1 – FRIENDLY CONFINES. Both teams that won, in solid but not at all overwhelming style, did so in defacto home games. Why has no one mentioned this? The crowds were overwhelmingly on their side and, maybe more important, the players from SC and LSU didn’t have to travel anywhere, could drive back to campus at night (or to get a CD or whatever), and didn’t have to worry about a single family member or friend springing for airfare. That’s a HUGE advantage in preperation. And I think you’d have to award both crowds at least a touchdown worth of advantage, the Sugar Bowl crowd probably a lot more. In fact, on an honestly neutral field – and certainly in, say, Dallas - OU would still be a favorite.
So there’s that.
2 – NO MATTER WHAT, NEVER USE THE ‘C’ WORD. As DeNiro put it in Ronin, if there’s any doubt, there’s no doubt. Well, if there’s any doubt, there’s no ‘Champion.’ A “champion” is a singular word - it’s one of those ‘by definition’ things.
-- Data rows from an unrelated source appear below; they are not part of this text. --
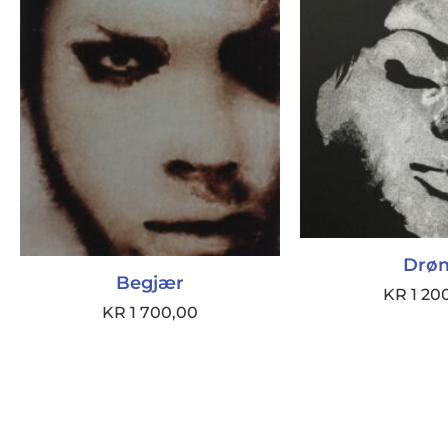
Drø
Begjær
KR
1 20
KR
1 700,00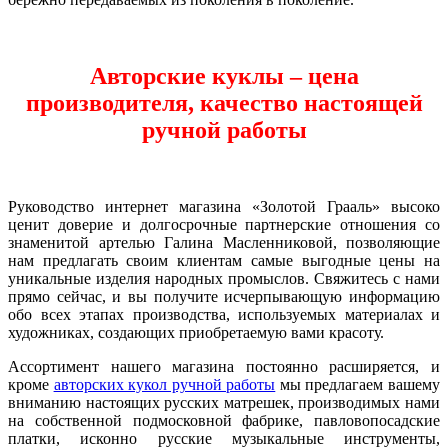
Авторские куклы – цена
производителя, качество настоящей
ручной работы
Руководство интернет магазина «Золотой Грааль» высоко
ценит доверие и долгосрочные партнерские отношения со
знаменитой артелью Галина Масленниковой, позволяющие
нам предлагать своим клиентам самые выгодные цены на
уникальные изделия народных промыслов. Свяжитесь с нами
прямо сейчас, и вы получите исчерпывающую информацию
обо всех этапах производства, используемых материалах и
художниках, создающих приобретаемую вами красоту.
Ассортимент нашего магазина постоянно расширяется, и
кроме
авторских кукол ручной работы
мы предлагаем вашему
вниманию настоящих русских матрешек, производимых нами
на собственной подмосковной фабрике, павловопосадские
платки, исконно русские музыкальные инструменты,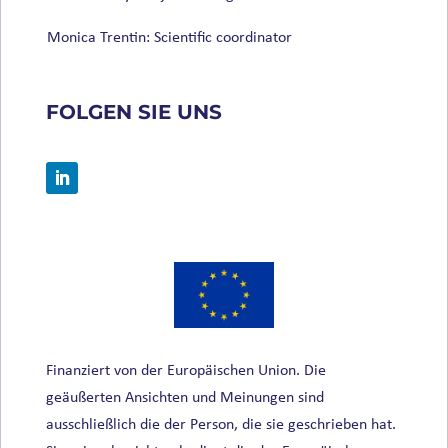
Monica Trentin: Scientific coordinator
FOLGEN SIE UNS
Finanziert von der Europäischen Union. Die
geäußerten Ansichten und Meinungen sind
ausschließlich die der Person, die sie geschrieben hat.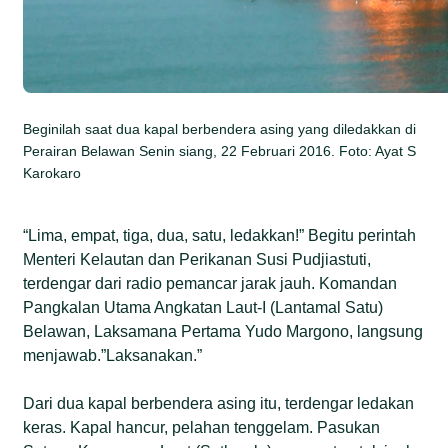
Beginilah saat dua kapal berbendera asing yang diledakkan di
Perairan Belawan Senin siang, 22 Februari 2016. Foto: Ayat S
Karokaro
“Lima, empat, tiga, dua, satu, ledakkan!” Begitu perintah
Menteri Kelautan dan Perikanan Susi Pudjiastuti,
terdengar dari radio pemancar jarak jauh. Komandan
Pangkalan Utama Angkatan Laut-I (Lantamal Satu)
Belawan, Laksamana Pertama Yudo Margono, langsung
menjawab.”Laksanakan.”
Dari dua kapal berbendera asing itu, terdengar ledakan
keras. Kapal hancur, pelahan tenggelam. Pasukan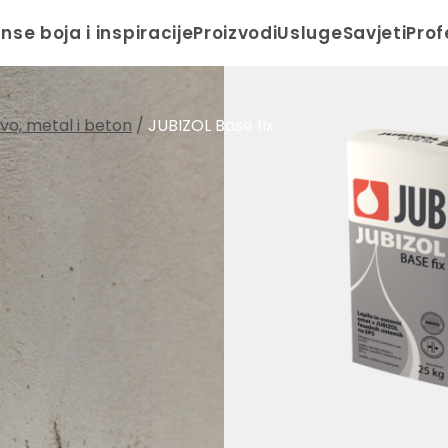
anse boja i inspiracije
Proizvodi
Usluge
Savjeti
Prof
drvo, metal i beton
/
JUBIZOL Base fix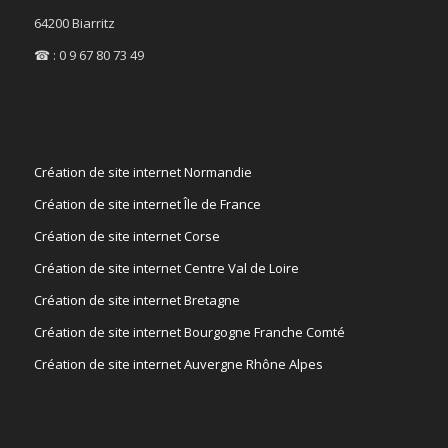
64200 Biarritz
☎ : 0 9 67 80 73 49
Création de site internet Normandie
Création de site internet Île de France
Création de site internet Corse
Création de site internet Centre Val de Loire
Création de site internet Bretagne
Création de site internet Bourgogne Franche Comté
Création de site internet Auvergne Rhône Alpes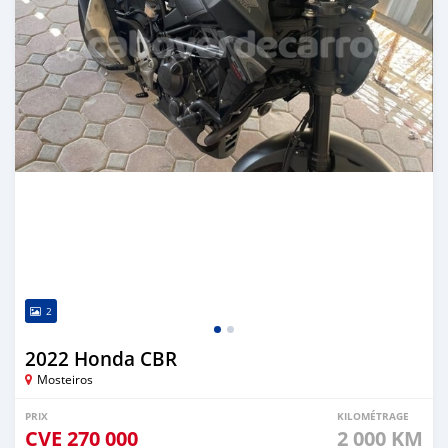
2
2022 Honda CBR
Mosteiros
PRIX
KILOMÉTRAGE
CVE
270 000
2 000 KM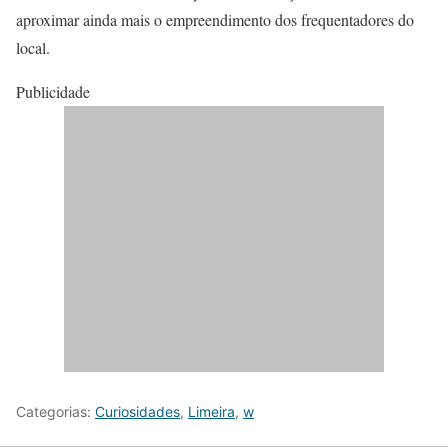
aproximar ainda mais o empreendimento dos frequentadores do
local.
Publicidade
Categorias:
Curiosidades
,
Limeira
,
w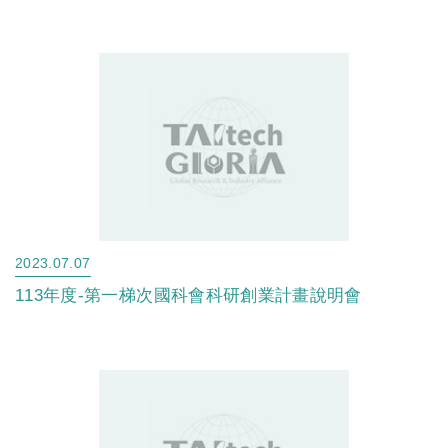
明會
2023.07.07
113年度-第一梯次國科會科研創業計畫說明會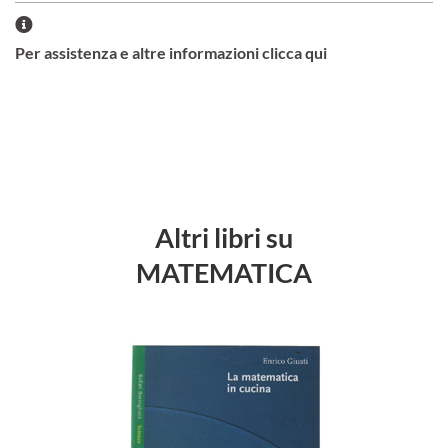
Per assistenza e altre informazioni clicca qui
Altri libri su
MATEMATICA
You have a Rose Bowl champ and a Sugar Bowl champ (and a Humanitarian Bowl champ) and two teams ‘voted number one.’ Why ABC appears terrified to call this spade a spade boggles me – do they think one less person would watch if they were LESS cynical and LESS hypocritical? The on-air consistency of ABC’s entire staff using no other words but “national champion” – even in sentences actively referring to two teams – has been GOP-like in its message discipline. Still, it’s incorrect. Throw ‘national champion’ this year on the pile of ‘Words and Concepts I’d never put under my byline if I still had one’ (along with any mention ever of announced attendence figures or coverage of the Heisman).
(did anybody catch the forehead-slapper news that – NO WAY!- this was the largest Sugar Bowl crowd ever?!?!??! Can you BELIEVE IT?!?!?!)
3 – ONE MORE GAME? HOW ABOUT 8? Oklahoma and Michigan, in their respective 4th quarters, both faced 4th downs in their opponent’s redzone with a chance to tie (OU) or pull within a score (UM). In both cases, they threw a pass into their opponent’s endzone that was both tipped and bounced off the hands of a receiver. So that’s two damn-near-catches away from two entirely different games. NO WAY such games can be described as decisive or convincing – which is great, right? I do not think any team in America would beat USC (shutter Lienhart AND score on that defense AND win the special teams? Not likely), but I have less evidence now to support that claim than I did a week ago. Since it remains a ‘vote’ and not a competition, to eliminate OU, Michigan or, for that matter, KSU (who also threw into their opponent’s endzone late looking for a tie), from discussion of who is the nation’s ‘best’ team is absurd (though we can safely scrap the dreadful efforts put up by Miami and Florida State – yuck).
In short – nobody knows.
I mean, if you’re uncertain of the uncertainty here, consider: ANYONE want a piece of Cal tomorrow?

Here’s what we Know:
SC’s unbeaten women’s volleyball team won the “National Championship.”
SC’s football team won the Rose Bowl.